----- Record extracts

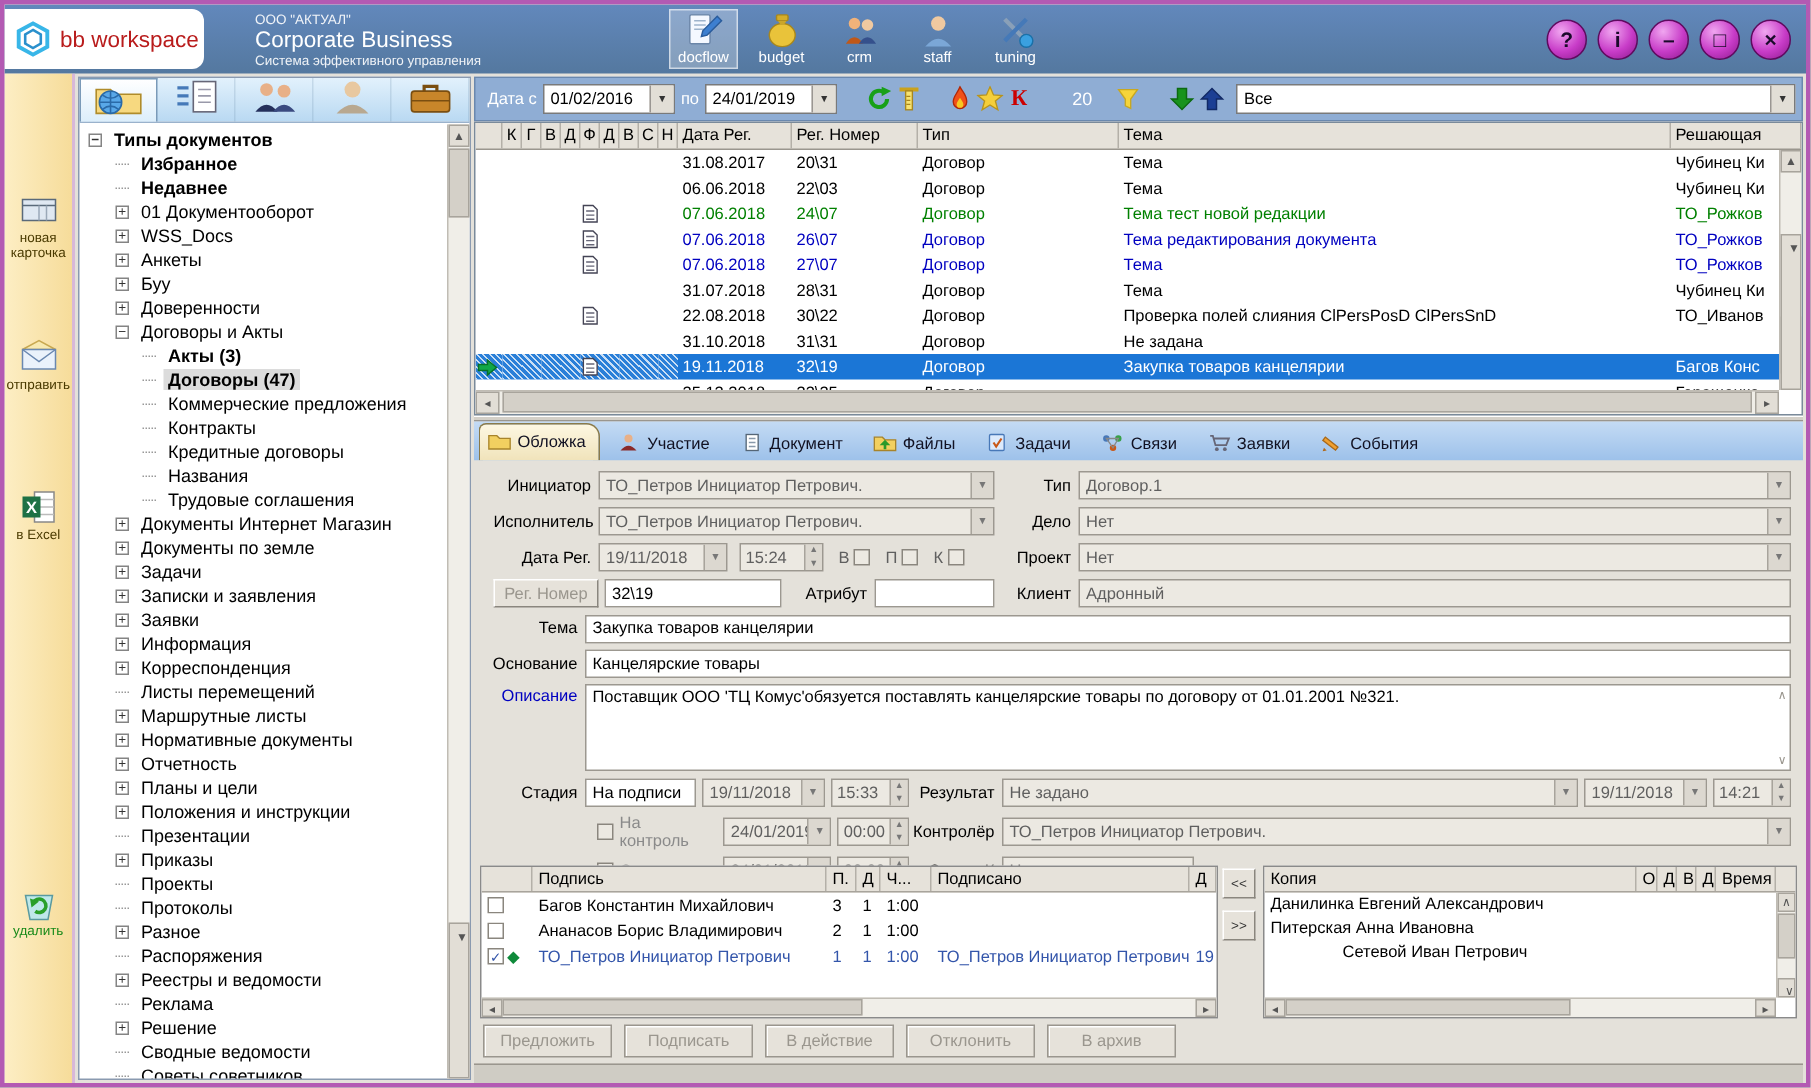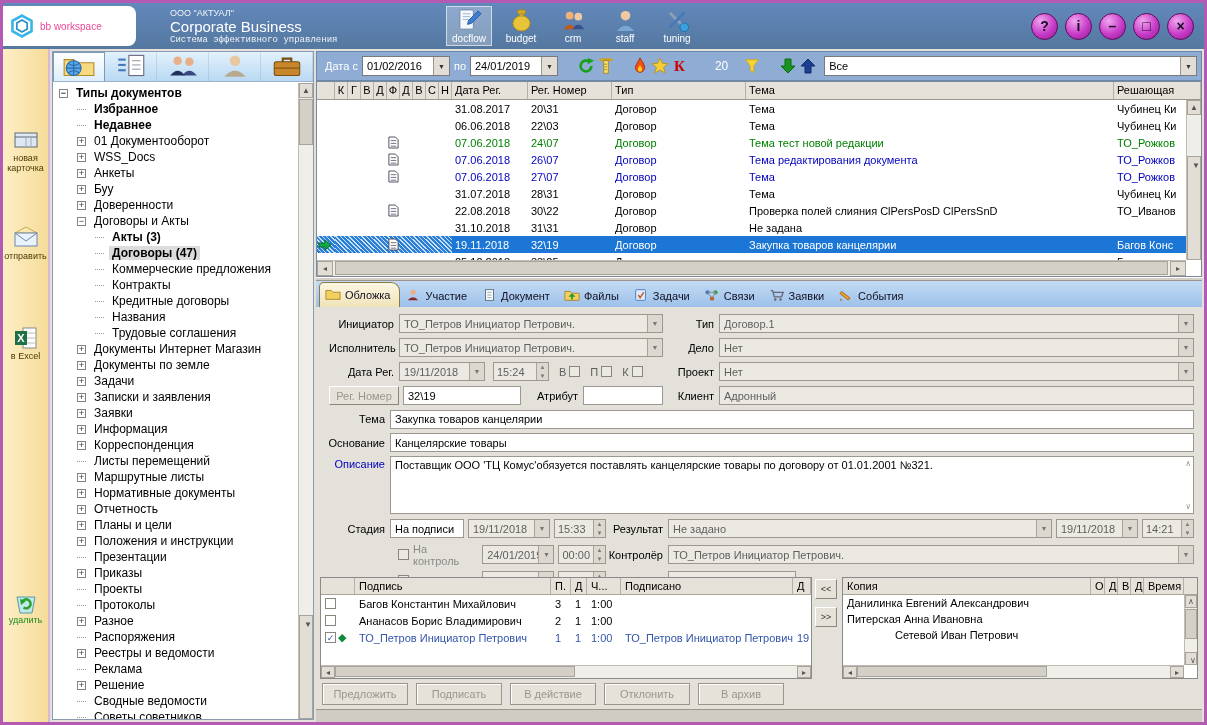--- a/index.html
+++ b/index.html
@@ -11,7 +11,7 @@
   .hdr { height:46px; background:linear-gradient(#6288bc,#54789f); display:flex; align-items:center; flex:none; }
   .logo-box { width:133px; height:40px; background:#fff; border-radius:0 8px 8px 0; margin:3px 0; display:flex; align-items:center; padding-left:6px; gap:5px; }
   .logo-box svg { width:26px; height:26px; }
-  .logo-text { color:#ec4899; font-size:10px; }
+  .logo-text { color:#b91c1c; font-size:15px; }
   .brand { margin-left:34px; color:#fff; width:240px; }
   .brand .company { font-size:9px; opacity:.9; }
   .brand .product { font-size:15px; }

----------

§ **Exercise requirements**
Return every line of the listing above that contains "items".

§ **Reply**
   .hdr { height:46px; background:linear-gradient(#6288bc,#54789f); display:flex; align-items:center; flex:none; }
   .logo-box { width:133px; height:40px; background:#fff; border-radius:0 8px 8px 0; margin:3px 0; display:flex; align-items:center; padding-left:6px; gap:5px; }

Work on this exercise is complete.